The task → Find how many lines in the material hold the word "pinky", then state that number and nothing more.

--------------------------------

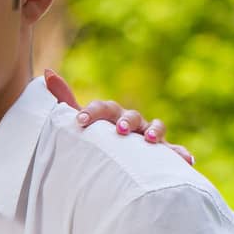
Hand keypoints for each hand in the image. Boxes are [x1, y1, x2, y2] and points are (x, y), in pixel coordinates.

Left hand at [45, 68, 194, 166]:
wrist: (117, 160)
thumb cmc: (97, 139)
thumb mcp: (81, 122)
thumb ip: (65, 100)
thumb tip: (46, 73)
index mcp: (111, 115)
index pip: (103, 107)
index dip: (93, 112)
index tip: (80, 121)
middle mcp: (132, 122)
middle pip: (131, 116)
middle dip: (127, 122)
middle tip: (119, 130)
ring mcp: (149, 136)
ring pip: (156, 127)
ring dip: (155, 132)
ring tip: (151, 140)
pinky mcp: (164, 152)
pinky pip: (175, 151)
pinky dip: (181, 153)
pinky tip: (187, 160)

--------------------------------

Reply to the exercise → 4